I have again revised all my lists and spreadsheets with the new days and dates and am almost ready to make my reservations for our family trip - if only the economy will assist me in this endeavour!!
My current state is one of apprehension - what do I do if my husband or I loose our jobs?? Not becasue I am worried that my bills won't get paid - but that I might have to sacrifice my Disney vacation - AGAIN!! What if after all this time I still can't get there - it's too close for this not to work and I am sick to think that my family will be deprived again of this most important life experience!!
So I guess I am neurotic - and I am before you now in total realization of this fact and I have to say - I wouldn't change a thing about it!! Now to turn all my family members into NDP - it is a goal I can acheive and a mission I whole heartedly accept!
Dream... Wish... Believe...
I drove to Ft. Myers Fl with my day once to surprise my grandmother for her 70th birthday. My dad, uncle & cousin has a bit too much "fun" and decided that they wanted sober me to drive them to Hooters. When I said no, my dad offered to let us stop at Disney on the way home. But he lied.
After my grandmother passed away, she left us savings bonds. Within a few months mine were cashed in and I made my way to Disney. I did it as my way of honoring her. 16 years later and I still associate travel & Disney with her.
When I had my daughter I knew I had to grow up. At least a little. My daughter's first vacation was to WDW, and she's now been 6 or 7 times. Sad that I can't remember. And DL was an amazing trip, combined with Southern Cali.
I knew I should turn my passion into more, so I became a travel agent. I knew I wanted to specialize in Disney, so I contacted many agencies. The one who offered me the most, MouseEar Vacations, is one of the top Disney sellers in the country. I'm proud to be affiliated with them. I am so happy when I can get a client CRT, or California Grill on Valentines Day, or even just the resort they want.

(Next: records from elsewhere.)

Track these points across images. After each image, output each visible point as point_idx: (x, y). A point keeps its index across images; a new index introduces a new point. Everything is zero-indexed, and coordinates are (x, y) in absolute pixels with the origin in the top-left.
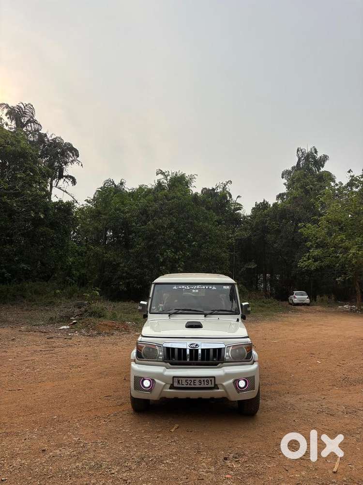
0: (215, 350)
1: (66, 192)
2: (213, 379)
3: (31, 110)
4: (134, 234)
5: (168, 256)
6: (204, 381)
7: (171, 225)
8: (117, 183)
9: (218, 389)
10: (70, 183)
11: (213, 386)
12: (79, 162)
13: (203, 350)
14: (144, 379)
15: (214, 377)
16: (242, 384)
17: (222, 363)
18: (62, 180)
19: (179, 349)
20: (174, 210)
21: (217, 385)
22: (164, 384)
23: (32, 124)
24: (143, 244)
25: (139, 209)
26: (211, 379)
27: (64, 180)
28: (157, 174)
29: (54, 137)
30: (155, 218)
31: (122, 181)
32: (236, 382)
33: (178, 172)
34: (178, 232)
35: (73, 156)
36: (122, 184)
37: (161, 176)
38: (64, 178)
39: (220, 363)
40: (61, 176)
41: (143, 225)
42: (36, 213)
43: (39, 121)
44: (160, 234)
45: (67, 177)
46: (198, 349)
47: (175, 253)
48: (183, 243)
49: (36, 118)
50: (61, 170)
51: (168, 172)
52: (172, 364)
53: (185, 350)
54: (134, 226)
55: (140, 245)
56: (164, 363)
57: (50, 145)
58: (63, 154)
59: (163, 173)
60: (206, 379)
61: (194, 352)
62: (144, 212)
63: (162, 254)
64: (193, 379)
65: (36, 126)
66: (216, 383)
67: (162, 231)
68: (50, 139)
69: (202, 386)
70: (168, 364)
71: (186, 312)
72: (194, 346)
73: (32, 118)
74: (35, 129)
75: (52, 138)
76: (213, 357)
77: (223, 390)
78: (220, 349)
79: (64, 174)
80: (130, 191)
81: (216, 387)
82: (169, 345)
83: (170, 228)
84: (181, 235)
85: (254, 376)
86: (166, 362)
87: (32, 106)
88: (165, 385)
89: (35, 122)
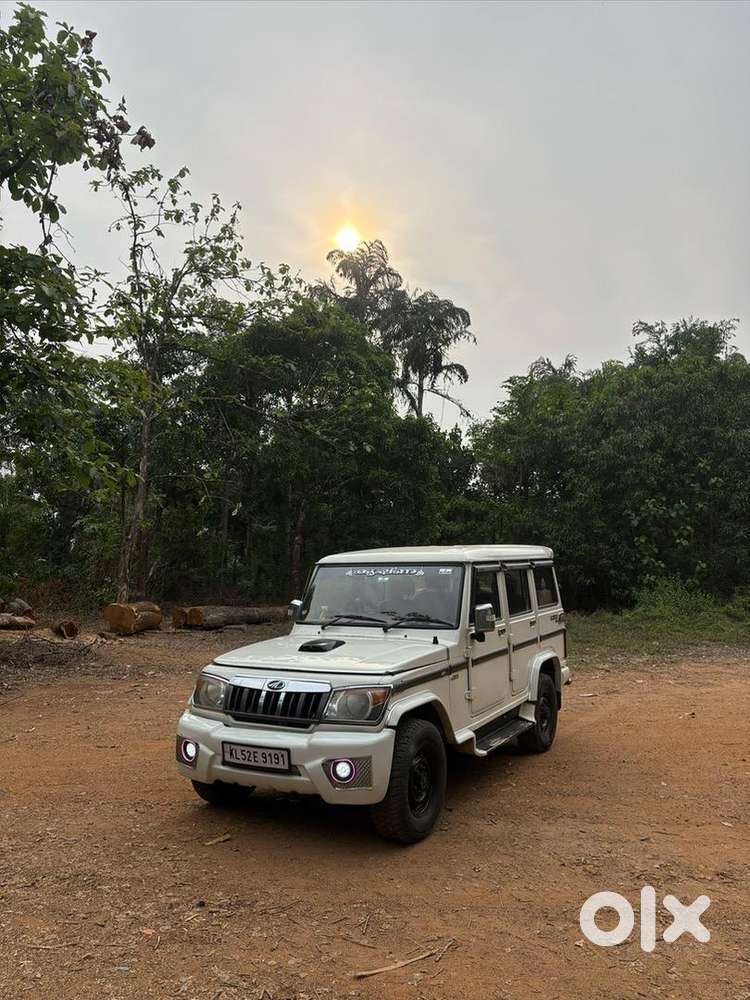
0: (309, 695)
1: (446, 397)
2: (285, 753)
3: (380, 252)
4: (572, 470)
5: (650, 514)
6: (282, 756)
7: (655, 445)
8: (558, 365)
9: (300, 775)
10: (455, 378)
11: (286, 767)
12: (470, 334)
13: (288, 694)
14: (187, 743)
15: (288, 750)
16: (343, 770)
17: (318, 723)
18: (441, 376)
19: (252, 690)
20: (664, 409)
21: (295, 766)
22: (211, 753)
23: (385, 278)
24: (591, 490)
25: (588, 415)
26: (282, 752)
27: (446, 375)
28: (636, 332)
29: (419, 294)
30: (618, 431)
31: (570, 358)
32: (329, 766)
33: (687, 320)
34: (673, 456)
35: (457, 323)
36: (569, 364)
37: (644, 336)
38: (445, 371)
39: (312, 723)
40: (437, 369)
41: (593, 448)
42: (359, 445)
43: (396, 269)
44: (629, 464)
45: (448, 368)
46: (280, 693)
47: (669, 504)
48: (687, 482)
49: (390, 264)
50: (439, 358)
51: (663, 323)
52: (237, 718)
53: (259, 691)
54: (573, 452)
55: (586, 491)
56: (222, 715)
57: (416, 311)
58: (440, 323)
59: (648, 329)
60: (273, 752)
61: (272, 696)
62: (597, 420)
63: (637, 511)
64: (252, 750)
65: (393, 280)
66: (293, 763)
67: (633, 457)
68: (414, 298)
69: (268, 765)
70: (230, 717)
71: (356, 621)
72: (275, 685)
73: (384, 267)
74: (391, 287)
75: (417, 297)
76: (304, 711)
77: (307, 779)
78: (319, 695)
79: (444, 363)
80: (587, 378)
81: (292, 770)
82: (237, 682)
83: (652, 450)
84: (682, 464)
85: (370, 757)
86: (227, 714)
87: (381, 243)
88: (213, 756)
89: (390, 272)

In April 2008, we decided to go to Orlando and Tampa but no Disney. And I swore I was sticking to it. Until one of the last Pirate & Princess Parties was during our trip. So much for no Disney!
I would always show my daughter my "dream book"...Disney World Without Kids. I decided that for my 40th birthday I am spending it alone at Disney. But in June 2008 I was lucky enough to spend 5 nights at Disney for training with the College of Disney Knowledge...my mom says my mouse ear cap and diploma mean more to me than my college ones do!
Disney, to me, is truly a way of life. I share my passion with others, and I know that I have brought others to the "Dark Side". It's a job, it's a passion, it's who I am!
I had to laugh so hard when I saw your "confession" I came on here to post my latest confession, and it was the exact SAME thing!!!!!!!!! I just now opened a new bank account completely concealed from DH. My BIL is in the banking business, and is doing this on the sly for me. I definitely WON'T be telling DH, as he doesn't even know about my next trip! I figure, we live overseas, there are no, I mean NO, luxuries to spend any money on at all; no Starbucks, no fast food, no new clothes, NOTHING- so I figure, stashing away $60 a month until Sept, 2010 is perfectly fine, and it will cover a VERY nice trip with a girlfriend who's agreed to go with me.